[Saved entries]
Start of Block

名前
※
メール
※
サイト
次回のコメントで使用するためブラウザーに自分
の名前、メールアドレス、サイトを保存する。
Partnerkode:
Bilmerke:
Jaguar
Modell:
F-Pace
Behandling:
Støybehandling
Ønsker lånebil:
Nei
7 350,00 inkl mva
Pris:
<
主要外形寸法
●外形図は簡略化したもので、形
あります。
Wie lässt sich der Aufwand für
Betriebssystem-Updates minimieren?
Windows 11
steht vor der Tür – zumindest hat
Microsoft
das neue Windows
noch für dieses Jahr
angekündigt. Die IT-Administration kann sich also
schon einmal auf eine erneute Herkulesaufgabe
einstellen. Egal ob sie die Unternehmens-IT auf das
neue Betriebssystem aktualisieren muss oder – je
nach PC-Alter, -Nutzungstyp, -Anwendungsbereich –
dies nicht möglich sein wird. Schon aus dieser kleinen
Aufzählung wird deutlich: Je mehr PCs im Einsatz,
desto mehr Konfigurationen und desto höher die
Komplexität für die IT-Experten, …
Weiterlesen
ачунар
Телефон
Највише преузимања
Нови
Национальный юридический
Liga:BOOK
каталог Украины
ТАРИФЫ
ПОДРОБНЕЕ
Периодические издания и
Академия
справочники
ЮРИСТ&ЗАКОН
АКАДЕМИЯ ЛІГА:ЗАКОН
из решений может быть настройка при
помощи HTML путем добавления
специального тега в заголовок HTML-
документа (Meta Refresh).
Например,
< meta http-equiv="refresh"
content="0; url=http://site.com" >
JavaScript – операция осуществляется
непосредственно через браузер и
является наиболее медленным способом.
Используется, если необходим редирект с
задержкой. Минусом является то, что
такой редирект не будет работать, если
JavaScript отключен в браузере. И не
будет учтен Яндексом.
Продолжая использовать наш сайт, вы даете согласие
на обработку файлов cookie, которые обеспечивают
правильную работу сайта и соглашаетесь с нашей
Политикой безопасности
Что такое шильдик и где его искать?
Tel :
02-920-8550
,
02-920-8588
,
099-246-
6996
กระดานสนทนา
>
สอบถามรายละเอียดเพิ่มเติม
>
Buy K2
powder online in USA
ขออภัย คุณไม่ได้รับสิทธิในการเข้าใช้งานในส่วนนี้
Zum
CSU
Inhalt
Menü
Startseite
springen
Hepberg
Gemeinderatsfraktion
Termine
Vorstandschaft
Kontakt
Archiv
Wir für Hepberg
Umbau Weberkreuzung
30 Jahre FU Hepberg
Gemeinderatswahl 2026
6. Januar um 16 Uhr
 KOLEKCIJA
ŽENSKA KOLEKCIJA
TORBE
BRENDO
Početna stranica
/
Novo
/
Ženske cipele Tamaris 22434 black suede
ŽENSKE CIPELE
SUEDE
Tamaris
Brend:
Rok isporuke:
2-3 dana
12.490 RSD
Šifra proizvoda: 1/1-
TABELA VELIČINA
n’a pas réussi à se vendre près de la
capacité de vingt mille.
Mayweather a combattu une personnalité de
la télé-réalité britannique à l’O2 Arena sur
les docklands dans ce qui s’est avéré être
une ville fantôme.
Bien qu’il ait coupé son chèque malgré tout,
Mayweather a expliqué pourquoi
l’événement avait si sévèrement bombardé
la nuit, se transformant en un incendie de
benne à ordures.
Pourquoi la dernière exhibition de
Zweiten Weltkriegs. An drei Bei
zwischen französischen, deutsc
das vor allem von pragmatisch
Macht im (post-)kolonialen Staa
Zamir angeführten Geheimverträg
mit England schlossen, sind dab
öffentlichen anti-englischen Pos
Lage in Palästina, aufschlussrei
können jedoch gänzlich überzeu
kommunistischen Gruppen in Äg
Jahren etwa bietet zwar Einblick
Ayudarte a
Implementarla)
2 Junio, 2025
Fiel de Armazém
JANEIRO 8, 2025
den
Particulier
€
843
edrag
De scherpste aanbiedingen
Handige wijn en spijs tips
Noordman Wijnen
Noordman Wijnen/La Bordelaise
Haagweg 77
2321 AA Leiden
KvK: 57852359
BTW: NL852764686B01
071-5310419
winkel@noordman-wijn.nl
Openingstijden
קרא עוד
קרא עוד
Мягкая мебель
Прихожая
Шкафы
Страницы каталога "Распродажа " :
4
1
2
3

End of Block

- [Directive]: Please count the lines in the records that contain the string "neue", treating uppercase and lowercase as different. Give only the number.

- [Completed task]: 2